##### Data #####
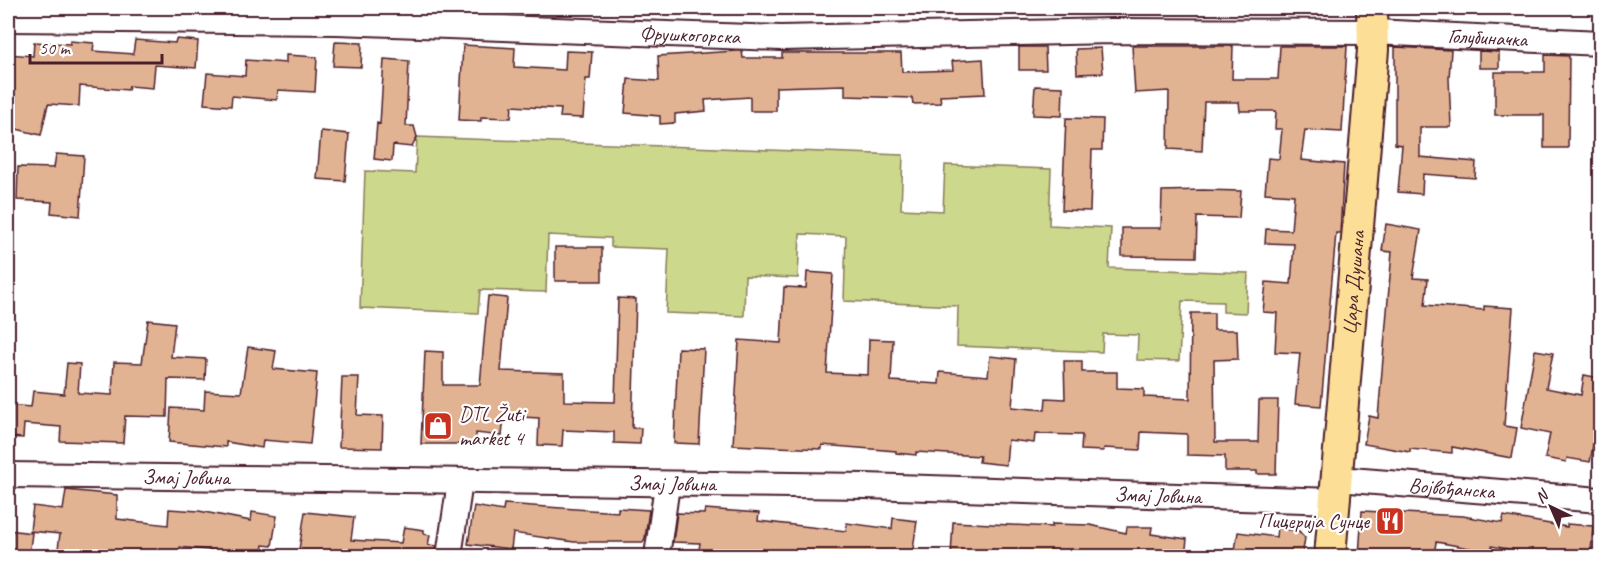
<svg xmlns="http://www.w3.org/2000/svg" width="1608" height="564" viewBox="0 0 1608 564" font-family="Caveat,sans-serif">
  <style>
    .green { fill: #ccd98c; stroke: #8b7c5c; stroke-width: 1.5 }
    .building { fill: #e2b393; stroke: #4a1f2b; stroke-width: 1.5 }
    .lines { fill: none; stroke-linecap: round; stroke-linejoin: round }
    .minor-casing { stroke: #4a1f2b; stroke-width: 28 }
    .major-casing { stroke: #4a1f2b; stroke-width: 34 }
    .minor { stroke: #fff; stroke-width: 24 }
    .major { stroke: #fcde96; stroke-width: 30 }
    .labels { text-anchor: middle; stroke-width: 4.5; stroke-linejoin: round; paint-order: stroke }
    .street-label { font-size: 21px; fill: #4a1f2b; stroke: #fff }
    .poi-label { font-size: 21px; fill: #4a1f2b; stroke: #fff; text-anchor: start }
  </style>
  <rect width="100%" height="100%" fill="#fff"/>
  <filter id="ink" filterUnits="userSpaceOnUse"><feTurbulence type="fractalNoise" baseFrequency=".0167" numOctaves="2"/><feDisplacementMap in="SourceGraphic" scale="12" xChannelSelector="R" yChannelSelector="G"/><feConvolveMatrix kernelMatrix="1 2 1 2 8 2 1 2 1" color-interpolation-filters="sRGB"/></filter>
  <g filter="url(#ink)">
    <path class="green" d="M 417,137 L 903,155 L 901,209 L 943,211 L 945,165 L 1051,169 L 1049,225 L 1111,228 L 1109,268 L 1248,273 L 1246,313 L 1223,312 L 1223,302 L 1182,301 L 1179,361 L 1137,360 L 1138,335 L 1103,334 L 1102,352 L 957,346 L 958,306 L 844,301 L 846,236 L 800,234 L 798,278 L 745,276 L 744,316 L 666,313 L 669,249 L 611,247 L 611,238 L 548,235 L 546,292 L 480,290 L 478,313 L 360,308 L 365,171 L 415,173 Z"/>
    <path class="building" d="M 176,39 L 198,41 L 196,68 L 155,65 L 153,88 L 129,86 L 128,90 L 80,86 L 79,106 L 48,104 L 41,135 L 8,127 L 8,54 L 33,56 L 34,42 L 70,44 L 70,41 L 94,43 L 93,51 L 133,54 L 135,40 L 175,43 Z
      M 335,42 L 362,43 L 361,67 L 333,66 Z
      M 463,45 L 515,48 L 514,67 L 565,70 L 566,51 L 592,52 L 590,79 L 586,79 L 583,118 L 560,117 L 561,109 L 512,106 L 511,118 L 481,117 L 481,121 L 459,120 Z
      M 1132,46 L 1233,46 L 1232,79 L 1278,79 L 1280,46 L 1347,46 L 1342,132 L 1305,130 L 1301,160 L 1344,164 L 1340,233 L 1336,233 L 1321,406 L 1295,404 L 1300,353 L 1275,352 L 1277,313 L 1263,312 L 1266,282 L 1291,284 L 1294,244 L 1265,243 L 1266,229 L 1291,230 L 1294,195 L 1265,193 L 1268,158 L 1279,159 L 1282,129 L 1275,129 L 1276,111 L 1240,111 L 1239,102 L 1204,102 L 1202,151 L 1168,149 L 1169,91 L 1135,93 Z
      M 1019,47 L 1045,47 L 1046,70 L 1019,70 Z
      M 1395,47 L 1451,50 L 1449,78 L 1451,127 L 1420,127 L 1420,157 L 1476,162 L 1475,178 L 1423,174 L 1422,194 L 1398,192 L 1402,145 L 1395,144 Z
      M 1101,48 L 1103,73 L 1077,74 L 1076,49 Z
      M 736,51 L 742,51 L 743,58 L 782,58 L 782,53 L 901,53 L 902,72 L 953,70 L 952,61 L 983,59 L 985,94 L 940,96 L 941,103 L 913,104 L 912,98 L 845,96 L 845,85 L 776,87 L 776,111 L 750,111 L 750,97 L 705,100 L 706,111 L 675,114 L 675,123 L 660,124 L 660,116 L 625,113 L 628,79 L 659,81 L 658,56 Z
      M 1479,51 L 1499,52 L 1499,68 L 1479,68 Z
      M 286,55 L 317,57 L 315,92 L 278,90 L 277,100 L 232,96 L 231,106 L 204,104 L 207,73 L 245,76 L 246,60 L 286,63 Z
      M 1545,55 L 1569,56 L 1568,148 L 1544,148 L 1544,115 L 1495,115 L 1495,72 L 1545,72 Z
      M 384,59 L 409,61 L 406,126 L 414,126 L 417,137 L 412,147 L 393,145 L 392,161 L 374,159 L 377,123 L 380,124 Z
      M 1035,86 L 1063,87 L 1062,116 L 1033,115 Z
      M 1066,118 L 1103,119 L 1102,150 L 1092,150 L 1090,211 L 1062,210 Z
      M 321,131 L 349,134 L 345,181 L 317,179 Z
      M 56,154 L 84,156 L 80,216 L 51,213 L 52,202 L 17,200 L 18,167 L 54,168 Z
      M 1203,190 L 1241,191 L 1239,218 L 1197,217 L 1196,257 L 1122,256 L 1122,228 L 1161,228 L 1162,191 Z
      M 1386,224 L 1421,230 L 1413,278 L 1428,279 L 1425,305 L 1484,310 L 1484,306 L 1513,308 L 1504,426 L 1517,428 L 1512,458 L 1452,447 L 1452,453 L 1410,449 L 1410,452 L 1364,444 L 1369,416 L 1378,418 L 1392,252 L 1382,251 Z
      M 555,247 L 602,247 L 602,281 L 555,281 Z
      M 807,272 L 833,274 L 827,373 L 868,375 L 869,339 L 893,340 L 891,381 L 939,384 L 940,372 L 988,376 L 990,356 L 1016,359 L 1012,407 L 1045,410 L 1046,398 L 1065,399 L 1064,361 L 1082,361 L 1082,372 L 1117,372 L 1117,388 L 1144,389 L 1144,397 L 1190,399 L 1191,313 L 1214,313 L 1214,330 L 1237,330 L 1238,359 L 1214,360 L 1215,442 L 1258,442 L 1259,400 L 1278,400 L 1276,474 L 1257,474 L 1257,471 L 1225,471 L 1225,456 L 1187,455 L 1187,434 L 1141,432 L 1140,450 L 1104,448 L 1103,451 L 1081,450 L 1082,435 L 1035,434 L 1034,443 L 1008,440 L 1006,465 L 979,462 L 980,456 L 916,452 L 916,455 L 896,453 L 896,451 L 822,445 L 822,449 L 733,445 L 739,340 L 781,343 L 784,287 L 806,288 Z
      M 488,296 L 507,298 L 501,371 L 564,373 L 564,401 L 615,402 L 618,298 L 636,299 L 632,428 L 641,428 L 640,444 L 614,443 L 614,432 L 563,430 L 562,446 L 538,445 L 539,418 L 504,416 L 502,436 L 476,433 L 476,444 L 421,444 L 425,351 L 443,352 L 443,385 L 480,385 Z
      M 148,320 L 175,323 L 171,357 L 206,359 L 205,380 L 168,379 L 167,417 L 125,416 L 123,443 L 60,441 L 61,427 L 24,424 L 23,438 L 8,437 L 8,405 L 31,407 L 33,391 L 64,394 L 67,363 L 80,364 L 78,393 L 112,395 L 114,362 L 142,363 Z
      M 248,347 L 276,351 L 273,369 L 317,373 L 310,444 L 263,440 L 262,448 L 226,442 L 226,447 L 169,442 L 171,408 L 204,410 L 205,391 L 241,393 Z
      M 678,348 L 704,349 L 699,444 L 674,443 Z
      M 1535,350 L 1553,353 L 1546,388 L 1581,395 L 1584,375 L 1600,378 L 1600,420 L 1598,419 L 1590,462 L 1567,458 L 1566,462 L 1545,458 L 1550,434 L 1521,428 Z
      M 342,377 L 359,377 L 357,415 L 383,416 L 382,448 L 339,447 Z
      M 66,490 L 117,495 L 117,519 L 168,525 L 169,509 L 199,511 L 251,521 L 252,512 L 277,516 L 272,546 L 263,545 L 261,556 L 180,547 L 179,556 L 57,556 L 60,534 L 30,531 L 33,506 L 63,510 Z
      M 504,504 L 618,512 L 618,508 L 649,510 L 645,538 L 643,542 L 574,542 L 513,533 L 511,549 L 468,544 L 474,506 L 503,511 Z
      M 705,509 L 759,513 L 758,521 L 846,531 L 847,523 L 892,529 L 893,518 L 917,521 L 912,556 L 698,556 L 700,543 L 673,542 L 677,513 L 704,514 Z
      M 1362,511 L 1463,516 L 1502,523 L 1504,516 L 1567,527 L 1567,524 L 1593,526 L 1591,552 L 1589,556 L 1531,556 L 1531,553 L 1492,546 L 1491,552 L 1436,542 L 1434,556 L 1359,556 Z
      M 305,512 L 354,517 L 351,540 L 401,543 L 404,527 L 424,530 L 424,534 L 430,535 L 428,545 L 436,546 L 435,556 L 298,556 Z
      M 953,522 L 1052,527 L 1052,524 L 1090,525 L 1126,533 L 1127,527 L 1152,527 L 1151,534 L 1187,539 L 1185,556 L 951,556 Z
      M 1277,528 L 1299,531 L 1305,538 L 1302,556 L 1234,556 L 1238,532 L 1276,537 Z
      M 8,530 L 32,533 L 29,556 L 8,556 Z"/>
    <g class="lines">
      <g class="minor-casing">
        <g id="minor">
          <path id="s1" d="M 8,19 L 337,22 L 781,38 L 1112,31 L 1374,32 L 1600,43"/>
          <path id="s2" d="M 8,475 L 865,486 L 1336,501"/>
          <path id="s3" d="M 1338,479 L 1600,500"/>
          <path d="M 449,556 L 460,482"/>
          <path d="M 657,556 L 667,485"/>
        </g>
      </g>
      <g class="major-casing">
        <g id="major">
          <path id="s4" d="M 1330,556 L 1373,50 L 1372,8"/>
        </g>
      </g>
      <use href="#minor" class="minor"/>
      <use href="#major" class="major"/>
    </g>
  </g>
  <defs>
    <g id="shop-square" transform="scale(1.5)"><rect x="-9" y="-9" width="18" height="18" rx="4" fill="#c8321e" stroke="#fff"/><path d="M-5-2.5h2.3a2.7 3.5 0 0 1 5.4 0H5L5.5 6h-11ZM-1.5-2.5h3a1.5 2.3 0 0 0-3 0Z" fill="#fff"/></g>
    <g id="restaurant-square" transform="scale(1.5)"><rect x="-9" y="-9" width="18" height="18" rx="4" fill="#c8321e" stroke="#fff"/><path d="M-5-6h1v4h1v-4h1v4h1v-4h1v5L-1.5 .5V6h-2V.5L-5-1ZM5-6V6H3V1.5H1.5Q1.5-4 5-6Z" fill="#fff"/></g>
  </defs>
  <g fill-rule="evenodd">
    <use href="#shop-square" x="438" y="426"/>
    <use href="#restaurant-square" x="1390" y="521"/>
  </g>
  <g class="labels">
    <g class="street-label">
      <text dy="7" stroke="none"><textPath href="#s1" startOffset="682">Фрушкогорска</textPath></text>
      <text dy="7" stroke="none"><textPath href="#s1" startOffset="1480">Голубиначка</textPath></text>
      <text dy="7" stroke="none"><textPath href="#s4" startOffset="274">Цара Душана</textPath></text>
      <text dy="7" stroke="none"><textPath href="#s2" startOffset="178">Змај Јовина</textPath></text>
      <text dy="7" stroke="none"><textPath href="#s2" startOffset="664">Змај Јовина</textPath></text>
      <text dy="7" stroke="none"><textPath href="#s3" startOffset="114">Војвођанска</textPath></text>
      <text dy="7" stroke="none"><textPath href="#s2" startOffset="1150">Змај Јовина</textPath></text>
    </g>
    <g class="poi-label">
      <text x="459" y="421">DTL Žuti<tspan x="459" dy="24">market 4</tspan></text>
      <text x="1369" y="528" text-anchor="end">Пицерија Сунце</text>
    </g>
  </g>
  <rect width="1608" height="564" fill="none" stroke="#fff" stroke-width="30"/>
  <rect x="15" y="15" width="1578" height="534" fill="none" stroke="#4a1f2b" stroke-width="2" filter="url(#ink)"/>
  <g transform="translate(1551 507) rotate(316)" stroke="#ffffff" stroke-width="4.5" paint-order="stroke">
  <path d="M0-4.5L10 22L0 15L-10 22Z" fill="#4a1f2b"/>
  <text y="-9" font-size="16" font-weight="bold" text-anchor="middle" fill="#4a1f2b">N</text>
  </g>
  <path d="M30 54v9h132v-9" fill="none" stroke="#4a1f2b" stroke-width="3"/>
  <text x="39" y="54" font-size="18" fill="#4a1f2b" stroke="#ffffff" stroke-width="4.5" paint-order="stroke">50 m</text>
</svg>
#####
Copy out every line of the entries where the string "lines" shows up.

*Exercise result*.
    .lines { fill: none; stroke-linecap: round; stroke-linejoin: round }
    <g class="lines">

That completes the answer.